Cada vez que estábamos a punto de intimar un poco más, se perdía en sus pensamientos y se encerraba en sí mismo. ¿Por qué?

Regresamos al aparcamiento en silencio y subimos a su coche. Dentro de mí hervían todas las preguntas que me habría gustado hacerle, pero no me atrevía a pronunciarlas en voz alta porque tenía miedo de chocar contra su muro de silencio o de sumirlo en la tristeza.

Mientras íbamos en coche hacia Altona, contemplé la vida de la calle.

Cuántas personas y cuántas luces… Cuántos destinos desconocidos. A saber cuántas historias se desarrollaban allí. Tal vez pasábamos en ese instante por delante de personas que, veinticinco años antes, lo habían arriesgado todo por huir hacia la libertad. O de personas a quienes el cambio de vida seguía haciéndoles daño.

Por fin llegamos a la casa de mis padres.

El silencio empezaba a pesarme. Aun así, me obligué a sonreír.

—Ha sido una noche muy agradable —dije—, muchas gracias.

—Gracias a ti —repuso Christian, y me miró.

Yo correspondí su mirada y me sentí algo extraña. Desconcertada. Un momento como ese habría sido el adecuado para besarse, pero no sabía lo que debía hacer. Después de que nuestra conversación junto al Alster hubiese tomado un rumbo tan extraño, no me atreví a acercarme a él.

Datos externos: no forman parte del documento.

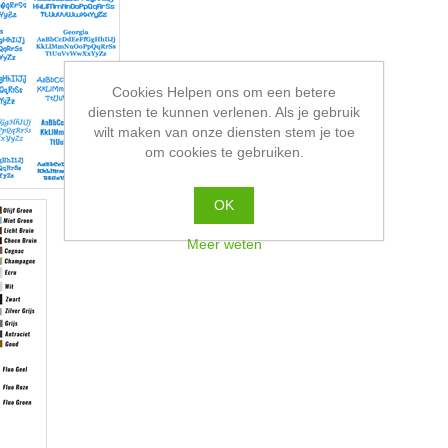
Cookies Helpen ons om een betere
diensten te kunnen verlenen. Als je gebruik
wilt maken van onze diensten stem je toe
om cookies te gebruiken.
OK
Meer weten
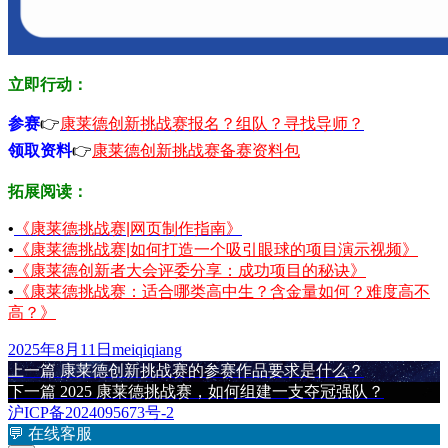
立即行动：
参赛
👉
康莱德创新挑战赛报名？组队？寻找导师？
领取资料
👉
康莱德创新挑战赛备赛资料包
拓展阅读：
•
《康莱德挑战赛|网页制作指南》
•
《康莱德挑战赛|如何打造一个吸引眼球的项目演示视频》
•
《康莱德创新者大会评委分享：成功项目的秘诀》
•
《康莱德挑战赛：适合哪类高中生？含金量如何？难度高不
高？》
发
作
2025年8月11日
meiqiqiang
布
上
者
上一篇
康莱德创新挑战赛的参赛作品要求是什么？
文
于
篇
下
下一篇
2025 康莱德挑战赛，如何组建一支夺冠强队？
章
文
篇
沪ICP备2024095673号-2
章：
文
💬
在线客服
导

Y fue la decisión adecuada, porque, al fin y al cabo él no parecía estar interesado.

—Entonces, nos veremos en Binz, ¿verdad? —le pregunté cuando volvía a enderezarse en el asiento.

Una breve sonrisa cruzó su rostro.

—Nos veremos en Binz.

Yo sonreí también, bajé y cerré la puerta del coche. Cuando llegué al portal de casa, me volví para ver cómo se alejaba por la calle y, muy dentro de mí, sentí el eco desabrido de una oportunidad perdida.